Twitter’s chief executive Dick Costolo has shaken up his executive office once again with the appointment of Anthony Noto, former Goldman Sachs banker, as chief financial officer of Twitter. As Goldman’s managing director of the investment group including media, telecoms and technology, Noto gained fame as one of that financial institution’s “three headed monster” along with colleagues Ken Hitchner and George Lee.
Anthony Noto’s investment banking experience seems to be the main reason Twitter selected Goldman Sachs as the lead underwriter for its initial public offering and Noto playfully tweeted the message “Phew” after the successful start to Twitter’s share trading began on November 7, 2013. During the first dotcom boom, Noto began his meteoric rise at Goldman Sachs in 1999 as an internet sector analyst and became a partner in 2004. His new responsibilities as CFO for Twitter are not his first foray as a financial manager of a large company. He served as chief financial officer for the National Football League starting in 2008, returning full time to Goldman Sachs two years later as a technology investment banker.
As part of his employment package, Noto receives an annual salary of $250,000, almost twice that of CEO Costolo, in addition to Twitter stock valued at $64 million. Analysts view Noto’s hiring as a strategic move for Twitter, thanks to his strong relationships in the investment community. Although insiders contend Noto left Goldman due to internal strife within the investment banking team, Noto himself in tweeting his good-byes, called the TMT team there “the best in the world.”

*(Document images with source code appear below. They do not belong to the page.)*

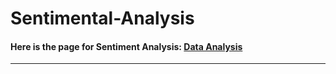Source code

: # Sentimental-Analysis

<h4>Here is the page for Sentiment Analysis:
      <a href="https://kumarisandhya2003.github.io/Sentiment-Analysis/">Data Analysis</a></h4><hr>
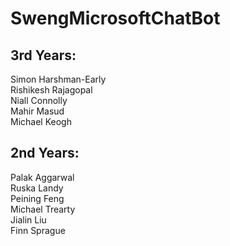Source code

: # SwengMicrosoftChatBot

## 3rd Years:
Simon Harshman-Early  
Rishikesh Rajagopal  
Niall Connolly  
Mahir Masud  
Michael Keogh  

## 2nd Years:
Palak Aggarwal  
Ruska Landy  
Peining Feng  
Michael Trearty  
Jialin Liu  
Finn Sprague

Noto has his work cut out for him in the months ahead as Twitter works to redesign what was once the most popular social media messaging site in order to make it not only easier and simpler for members to use but also bring back the thousands of users who have open accounts but seldom if ever use them. Noto has acknowledged his gratitude to Coatue for making him able to accept the new position at Twitter and joins a long list of former Goldman Sachs executives who have moved into CFO positions at client companies, including Cynthia Walker at Occidental Petroleum, Adrianne Shapira at David Yurman Jewelry, and Sarah Friar at Square.